Je tiens à dire aujourd’hui que je suis revenue dans mon pays 16 ans après cette tragédie qui a eu lieu dans ce pays. Je sais très bien qu’il y a eu un génocide et des crimes contre l’humanité. Par conséquent, à mon retour, après 16 ans dans un pays où de telles atrocités ont eu lieu en mon absence, ma conscience m’obligeait de passer d’abord par l’endroit qui conserve la mémoire de ces actes odieux. J’avais besoin de voir cet endroit et de me rendre compte de l’ampleur de ces tragiques évènements.
Les fleurs que j’ai apportées sont un signe de reconnaissance des membres du parti FDU-INKINGI et de son Comité Exécutif. Ils m’ont dit de passer par ici et de vous réaffirmer que ce que nous souhaitons, c’est de travailler ensemble, afin de nous assurer qu’une telle tragédie ne se reproduira plus. C’est l’une des raisons pour lesquelles les FDU-INKINGI ont décidé de rentrer au pays pacifiquement, sans recourir à la violence alors que beaucoup de gens pensent que la solution aux problèmes du Rwanda est le recours à la lutte armée. Nous ne croyons en aucun cas que verser le sang résout les problèmes. Quiconque verse le sang, il en sera victime.

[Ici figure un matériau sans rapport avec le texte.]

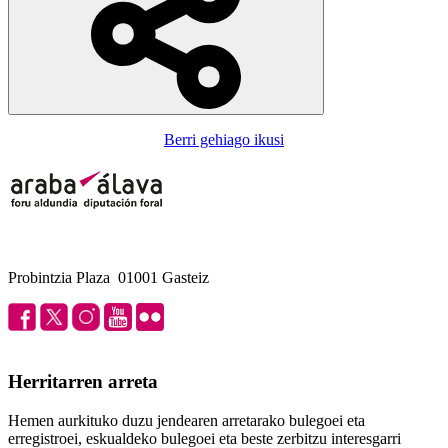
Berri gehiago ikusi
Probintzia Plaza 01001 Gasteiz
Herritarren arreta
Hemen aurkituko duzu jendearen arretarako bulegoei eta
erregistroei, eskualdeko bulegoei eta beste zerbitzu interesgarri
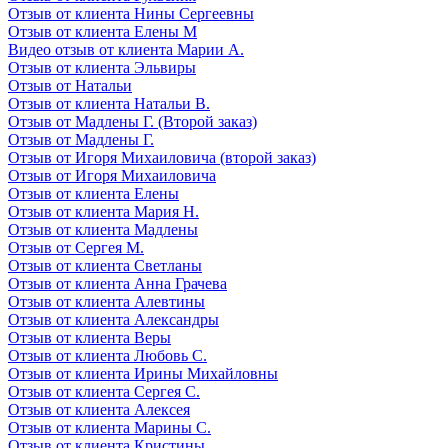
Отзыв от клиента Нины Сергеевны
Отзыв от клиента Елены М
Видео отзыв от клиента Марии А.
Отзыв от клиента Эльвиры
Отзыв от Натальи
Отзыв от клиента Натальи В.
Отзыв от Мадлены Г. (Второй заказ)
Отзыв от Мадлены Г.
Отзыв от Игоря Михаиловича (второй заказ)
Отзыв от Игоря Михаиловича
Отзыв от клиента Елены
Отзыв от клиента Мария Н.
Отзыв от клиента Мадлены
Отзыв от Сергея М.
Отзыв от клиента Светланы
Отзыв от клиента Анна Грачева
Отзыв от клиента Алевтины
Отзыв от клиента Александры
Отзыв от клиента Веры
Отзыв от клиента Любовь С.
Отзыв от клиента Ирины Михайловны
Отзыв от клиента Сергея С.
Отзыв от клиента Алексея
Отзыв от клиента Марины С.
Отзыв от клиента Кристины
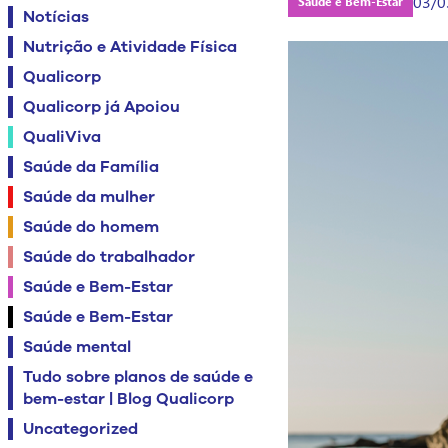
03/0
Saúde e Bem-Estar
Notícias
Nutrição e Atividade Física
Qualicorp
Qualicorp já Apoiou
QualiViva
Saúde da Família
Saúde da mulher
Saúde do homem
Saúde do trabalhador
Saúde e Bem-Estar
Saúde e Bem-Estar
Saúde mental
Tudo sobre planos de saúde e
bem-estar | Blog Qualicorp
Uncategorized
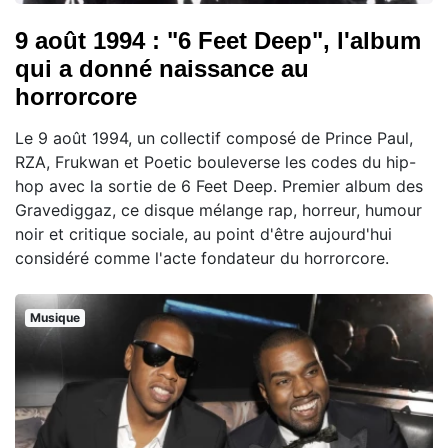
9 août 1994 : "6 Feet Deep", l'album
qui a donné naissance au
horrorcore
Le 9 août 1994, un collectif composé de Prince Paul,
RZA, Frukwan et Poetic bouleverse les codes du hip-
hop avec la sortie de 6 Feet Deep. Premier album des
Gravediggaz, ce disque mélange rap, horreur, humour
noir et critique sociale, au point d'être aujourd'hui
considéré comme l'acte fondateur du horrorcore.
Musique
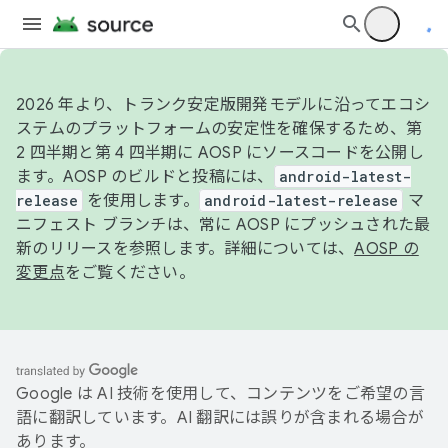
2026 年より、トランク安定版開発モデルに沿ってエコシ
ステムのプラットフォームの安定性を確保するため、第
2 四半期と第 4 四半期に AOSP にソースコードを公開し
ます。AOSP のビルドと投稿には、
android-latest-
release
を使用します。
android-latest-release
マ
ニフェスト ブランチは、常に AOSP にプッシュされた最
新のリリースを参照します。詳細については、
AOSP の
変更点
をご覧ください。
Google は AI 技術を使用して、コンテンツをご希望の言
語に翻訳しています。AI 翻訳には誤りが含まれる場合が
あります。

Par conséquent, au sein des FDU-INKINGI, nous souhaitons que nous tous, Rwandais, puissions travailler ensemble, unir nos différentes idées, de sorte que la tragédie qui a frappé notre nation ne puisse jamais se reproduire. Il est clair que le chemin de la réconciliation a un long chemin à parcourir. Il a un long chemin à parcourir parce que, si on considère le nombre de personnes qui ont été tuées dans ce pays, ce n’est pas quelque chose que l’on peut passer outre rapidement. Par ailleurs, en analysant de près la situation, on se rend compte qu’il n’y a pas de stratégies politiques fortes qui doivent aider le peuple rwandais à atteindre une véritable réconciliation. A titre d’exemple, si l’on passe en revue ce mémorial, on se rend compte qu’il ne se limite qu’aux victimes du génocide contre les Tutsis. Il est tout à fait évident que les crimes contre l’humanité commis contre les Hutus sont totalement ignorés. Les Hutus qui ont perdu les leurs souffrent aussi et se demandent: «Quand est-ce que nos morts seront aussi commémorés»?
Pour que nous puissions parvenir à une véritable réconciliation, nous devons faire preuve d’empathie avec la souffrance de tout un chacun. Il est important que les Hutus qui se sont rendus coupables de massacres contre les Tutsis soient punis. Il est également important que ceux qui ont tués les Hutus comprennent qu’ils doivent répondre de leurs actes ignobles. En outre, il est important que le peuple rwandais, toutes ethnies confondues, comprenne que nous devons nous unir, nous respecter les uns les autres, et construire ensemble notre pays dans la paix.
Ainsi, l’objet de notre retour au pays est d’examiner les voies et moyens de commencer ensemble ce long processus de réconciliation et de trouver un moyen de bannir à jamais l’injustice afin que nous puissions tous, peuple rwandais, vivre ensemble en pleine liberté dans notre pays.